Alexei Navalny out of induced coma and responsive, says German hospital

Chemical weapons experts have said Alexei Navalny was poisoned with a nerve agent.

THE GERMAN HOSPITAL treating Russian opposition leader Alexei Navalny has said he has been taken out of an induced coma and is responsive.

Navalny, a fierce critic of Russian president Vladimir Putin, was flown to Germany on 22 August, two days after falling ill on a domestic flight in Russia.

German chemical weapons experts say tests show that 44-year-old Navalny was poisoned with a Soviet-era nerve agent, prompting the German government last week to demand that Russia investigate the case.

Berlin’s Charite hospital said today that Navalny’s condition has improved, allowing doctors to end the medically induced coma and gradually ease him off mechanical ventilation. It noted that he was responding to speech but “long-term consequences of the serious poisoning can still not be ruled out”.

He has been in an induced coma in the Berlin hospital since he was flown to Germany for treatment.

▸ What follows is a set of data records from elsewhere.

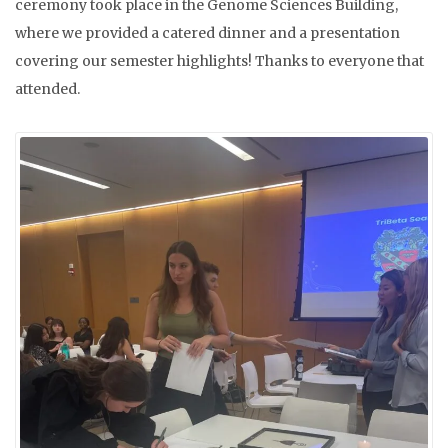
ceremony took place in the Genome Sciences Building,
where we provided a catered dinner and a presentation
covering our semester highlights! Thanks to everyone that
attended.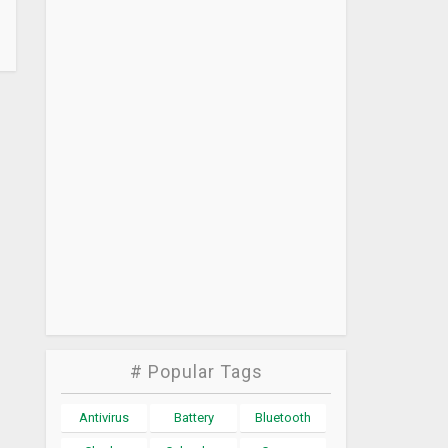
# Popular Tags
Antivirus
Battery
Bluetooth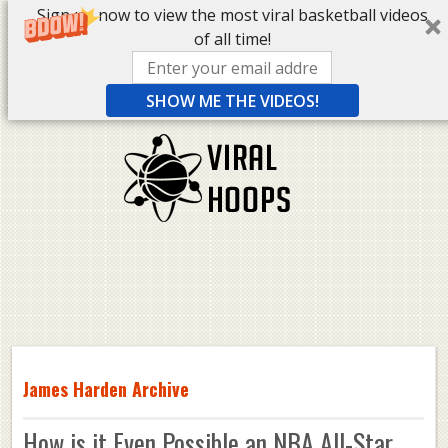
Sign up now to view the most viral basketball videos
of all time!
SHOW ME THE VIDEOS!
James Harden Archive
How is it Even Possible an NBA All-Star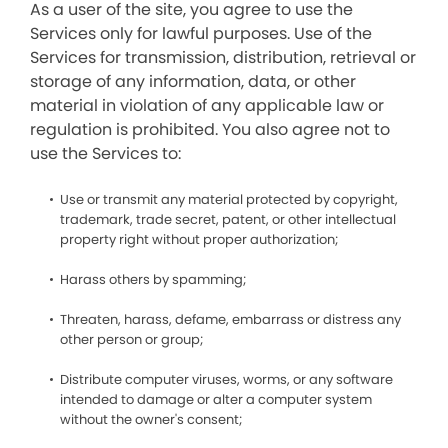
As a user of the site, you agree to use the
Services only for lawful purposes. Use of the
Services for transmission, distribution, retrieval or
storage of any information, data, or other
material in violation of any applicable law or
regulation is prohibited. You also agree not to
use the Services to:
Use or transmit any material protected by copyright,
trademark, trade secret, patent, or other intellectual
property right without proper authorization;
Harass others by spamming;
Threaten, harass, defame, embarrass or distress any
other person or group;
Distribute computer viruses, worms, or any software
intended to damage or alter a computer system
without the owner's consent;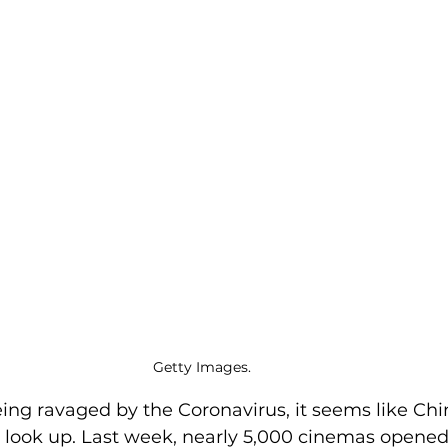
Getty Images. 
ing ravaged by the Coronavirus, it seems like Chin
 look up. Last week, nearly 5,000 cinemas opened 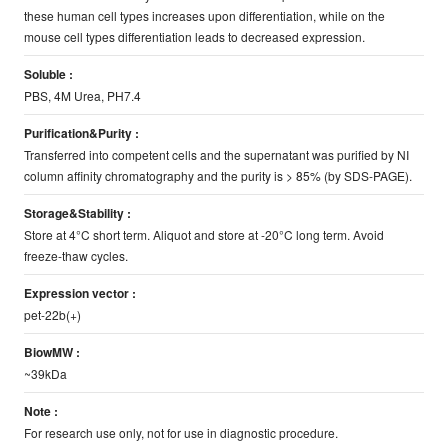
these human cell types increases upon differentiation, while on the
mouse cell types differentiation leads to decreased expression.
Soluble :
PBS, 4M Urea, PH7.4
Purification&Purity :
Transferred into competent cells and the supernatant was purified by NI
column affinity chromatography and the purity is > 85% (by SDS-PAGE).
Storage&Stability :
Store at 4°C short term. Aliquot and store at -20°C long term. Avoid
freeze-thaw cycles.
Expression vector :
pet-22b(+)
BiowMW :
~39kDa
Note :
For research use only, not for use in diagnostic procedure.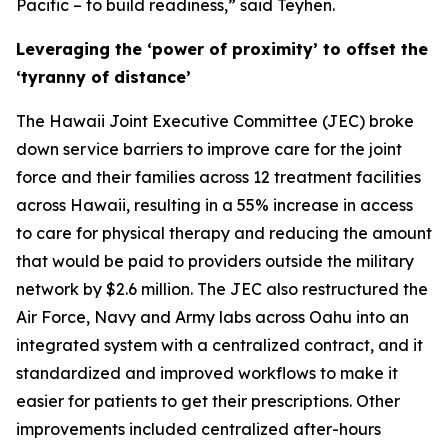
Pacific – to build readiness,” said Teyhen.
Leveraging the ‘power of proximity’ to offset the
‘tyranny of distance’
The Hawaii Joint Executive Committee (JEC) broke
down service barriers to improve care for the joint
force and their families across 12 treatment facilities
across Hawaii, resulting in a 55% increase in access
to care for physical therapy and reducing the amount
that would be paid to providers outside the military
network by $2.6 million. The JEC also restructured the
Air Force, Navy and Army labs across Oahu into an
integrated system with a centralized contract, and it
standardized and improved workflows to make it
easier for patients to get their prescriptions. Other
improvements included centralized after-hours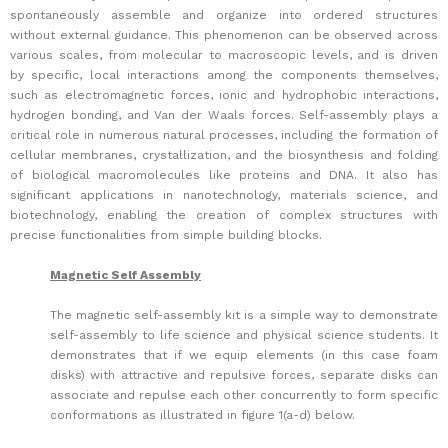
spontaneously assemble and organize into ordered structures
without external guidance. This phenomenon can be observed across
various scales, from molecular to macroscopic levels, and is driven
by specific, local interactions among the components themselves,
such as electromagnetic forces, ionic and hydrophobic interactions,
hydrogen bonding, and Van der Waals forces. Self-assembly plays a
critical role in numerous natural processes, including the formation of
cellular membranes, crystallization, and the biosynthesis and folding
of biological macromolecules like proteins and DNA. It also has
significant applications in nanotechnology, materials science, and
biotechnology, enabling the creation of complex structures with
precise functionalities from simple building blocks.
Magnetic Self Assembly
The magnetic self-assembly kit is a simple way to demonstrate
self-assembly to life science and physical science students. It
demonstrates that if we equip elements (in this case foam
disks) with attractive and repulsive forces, separate disks can
associate and repulse each other concurrently to form specific
conformations as illustrated in figure 1(a-d) below.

German authorities said last week that tests showed “proof without doubt” that he had been poisoned with a chemical nerve agent from the Novichok group. British authorities identified the Soviet-era Novichok as the poison used on former Russian spy Sergei Skripal and his daughter in 2018.

Earlier, chancellor Angela Merkel’s office indicated she might be willing to rethink the fate of a German-Russian gas pipeline project in a sign of Berlin’s growing frustration at Moscow’s stonewalling over the poisoning of Navalny.

Germany’s foreign minister Heiko Maas said in an interview yesterday that the Russian reaction could determine whether Germany changes its long-standing backing of the Nord Stream 2 pipeline.

“The chancellor also believes that it’s wrong to rule anything out,” Merkel’s spokesman Steffen Seibert told reporters after being asked about Maas’s comments.

Previously, Merkel had insisted on “decoupling” the Navalny case from the pipeline project, which the US strongly opposes.

In early August, three Republican senators threatened sanctions against the operator of a Baltic Sea port located in Mrs Merkel’s parliamentary constituency over its role as a staging post for ships involved in building Nord Stream 2.